Ces projets renforcent la domination de Séoul sur le corridor industrialo-urbain qui relie la capitale à Busan (1er port et 2e ville du pays avec 3,4 millions d’habitants) sur un peu plus de 400 km, le long d’un axe traditionnel nord-ouest/sud-est. Ce couloir est une mégalopole qui comptait en 2010 plus de 34 millions d’habitants (70% de la population sud-coréenne et plus de 80% des citadins sud-coréens), six des sept métropoles millionnaires du pays, et était responsable de plus de 75% du PNB, avec 80% des emplois du secondaire. On y trouve aussi les principaux axes routiers, autoroutiers, ferroviaires (avec le KTX, le TGV sud-coréen, depuis 2004) et aériens du pays. Cette mégalopole renvoie moins à la mégalopole américaine qu’à un type asiatique de région desakota, où le rural et l’urbain sont imbriqués selon des critères socio-économiques (migrations pendulaires et pratique de la double activité), autrement dit une région mi-rurale mi-urbaine.

Pour conclure

Il y aurait encore beaucoup à dire, notamment sur les politiques d’embellissement par des espaces verts, des parcs de loisirs, des équipements culturels, ou encore sur la ville sous la ville qui se développe de plus en plus, avec des galeries marchandes, des rues souterraines, des places publiques. On aurait pu aussi parler des problèmes de circulation dans une ville qui, malgré des transports publics en développement, souffre de l’explosion des voitures individuelles. On soulignera encore l’existence d’un intéressant chapitre sur la concurrence et l’effet miroir entre Seoul et Pyongyang.
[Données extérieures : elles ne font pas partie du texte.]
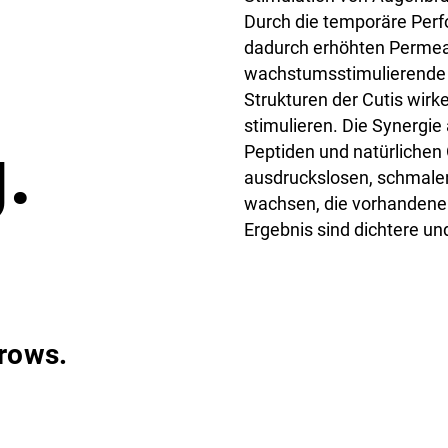
Durch die temporäre Perfo
dadurch erhöhten Permea
wachstumsstimulierende V
Strukturen der Cutis wirk
stimulieren. Die Synergi
.
Peptiden und natürlichen
ausdruckslosen, schmal
wachsen, die vorhandenen
Ergebnis sind dichtere un
brows.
Cet atlas, à la cartographie très riche et éclairante, et qui propose une bibliographie et une sitographie nourries, constitue donc une mise au point précieuse, particulièrement pour le professeur de Terminale qui a encore, cette année, l’aire de puissance de l’Asie Pacifique au programme, mais aussi pour tout professeur de Géographie qui souhaite varier ses exemples urbains au collège ou en Seconde. C’est aussi une belle invitation au voyage en Corée du Sud.